Kudos to Chocolatey on Windows, they immediately updated their Git package [0] to v2.14.1, so a simple `choco upgrade -y git` gets me up to date. If only life on Windows had always been this hassle free.
Getting off topic fast, but I always found Chocolatey to be needlessly complicated and messy.
I was very happy when I found http://scoop.sh. It's simpler and slightly less powerful, and most notably it just runs official installers in the background instead of copying binaries over from the source and packing them up in a special way.
I really hope it's just a joke about overly opaque project naming, possibly riffing on the need for a napkin after a "Chocolatey" "Scoop" [of ice cream].
I find `bash -c blablabla` works great for invoking the occasional Linux commands without moving to WSL entirely.

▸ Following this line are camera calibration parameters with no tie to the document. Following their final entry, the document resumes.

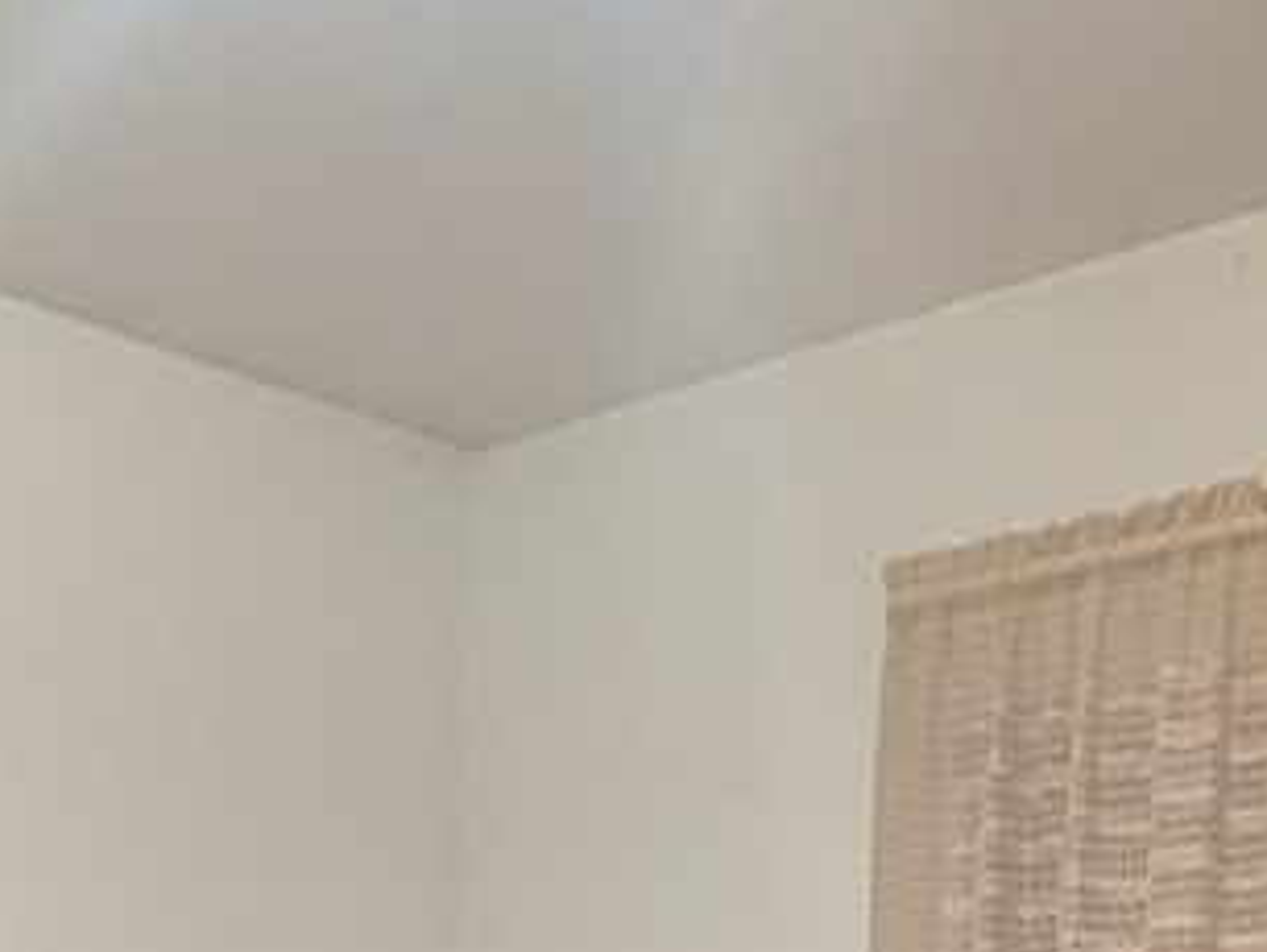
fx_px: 2930
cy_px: 2471
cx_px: 240
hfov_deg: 24.0
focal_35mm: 80
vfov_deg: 12.7
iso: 397
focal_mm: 2.23
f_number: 1.95
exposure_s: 1/24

(Actually I used to run all devtools, eg git and webpack I etc etc on WSL entirely but it still has too many quirks. Moved back to plain Windows recently and I'm happier)
Being on MS-DOS since 3.3, and being introduced to UNIX via Xenix, I have found out through the years that the best way is just to use the native CLI of each platform.
For stuff that needs to run everywhere and I don't feel like writing two versions of scripts, I just use Python.
Maybe I needed to configure something, but I tried Chocolatey a little while ago on a fresh install of Windows and it seemed to take forever to do anything. Maybe I'm just spoiled by how quickly apt update and apt upgrade go, but it would hang for so long that I thought chocolatey had frozen.
I don't think so. All I've got is Windows Defender and seeing as how that's a default program in 8 and 10, I'd expect a little more effort on Chocolatey's part to notifier users about that if it was the cause.
I don't really get it. I did a fresh install of it a few minutes ago, gave the command to install 7zip. Then it downloaded the file, said it was installing, and it just sat there for 10-15 minutes before I got fed up and hit CTRL+C to cancel it. Then it kicked back into gear and magically finished the install somehow?
How did you do this ? I just did a brew update && brew upgrade and still have git 2.13.0. I'm not an experienced mac user.
EDIT: I followed directives given [here](https://medium.com/@katopz/how-to-upgrade-git-ff00ea12be18). I had git installed in /usr/local. I had to use the commands brew install git and brew link --overwrite git. I don't know if this was the correct way to do it.
I really wish Chocolatey was more officially adopted by packagers. Often packages on there are outdated or just plain don't work... but, when they do work, it radically changes how software is installed on Windows.
I tried Chocolatey a while ago. Does it still install things all over the place by default? I with it could have some sort of install prefix, I'd use it then.
Yes, you need to know the command line switch for each package/installer separately to install in the proper place.
They have a switch to configure it once and have their tool figure out the right argument for each installer by itself, but it's only for paid users (~$96/year)
This is one benefit of scoop.sh - it's designed to isolate programs under your user profile, and not mess things up. A bit like using stow/xstow on gnu/bsd.
Natively Windows doesn't come with ssh no, but last I used it Git For Windows bundles a bunch of MinGW components, including ssh, which it calls out to.
Git for Windows also ships with ssh-pageant that can use Pageant as key agent. Really useful if someone is using smartcard certificates (PIV, not GPG based).